_Brief_. Where a line of the records contains the word "hand", show that line.

_Records provided_.
-- Opening Marker --

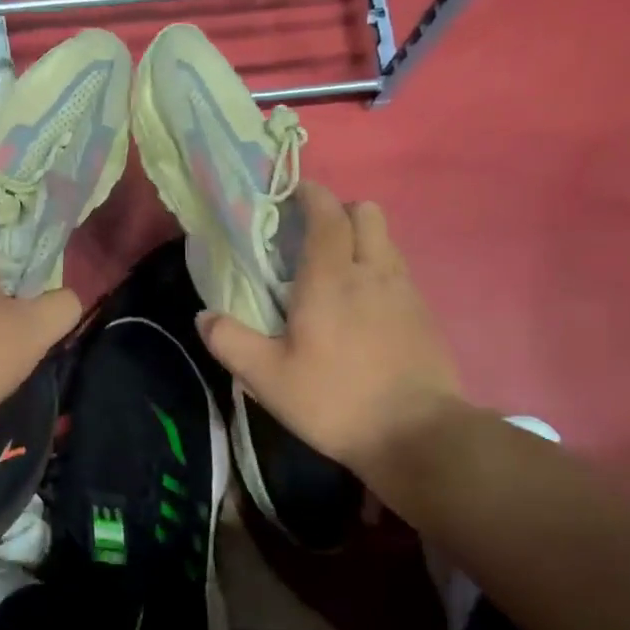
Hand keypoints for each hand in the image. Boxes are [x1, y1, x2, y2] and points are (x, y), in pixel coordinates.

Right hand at [199, 181, 464, 483]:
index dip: (310, 195)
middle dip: (339, 211)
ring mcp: (405, 291)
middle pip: (366, 213)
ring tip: (335, 270)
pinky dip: (378, 268)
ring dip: (361, 239)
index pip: (327, 213)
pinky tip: (362, 305)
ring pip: (386, 240)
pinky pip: (398, 270)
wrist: (418, 435)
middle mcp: (372, 271)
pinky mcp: (424, 314)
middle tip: (311, 237)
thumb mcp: (268, 378)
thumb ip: (231, 341)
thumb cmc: (335, 400)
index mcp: (331, 278)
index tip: (291, 194)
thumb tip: (204, 316)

-- Closing Marker --

_Final answer_.
Hand keypoints for each hand in the image. Boxes are [x1, y1, x2, y2] and points are (x, y), in pixel coordinates.
Right hand at [199, 181, 464, 483]:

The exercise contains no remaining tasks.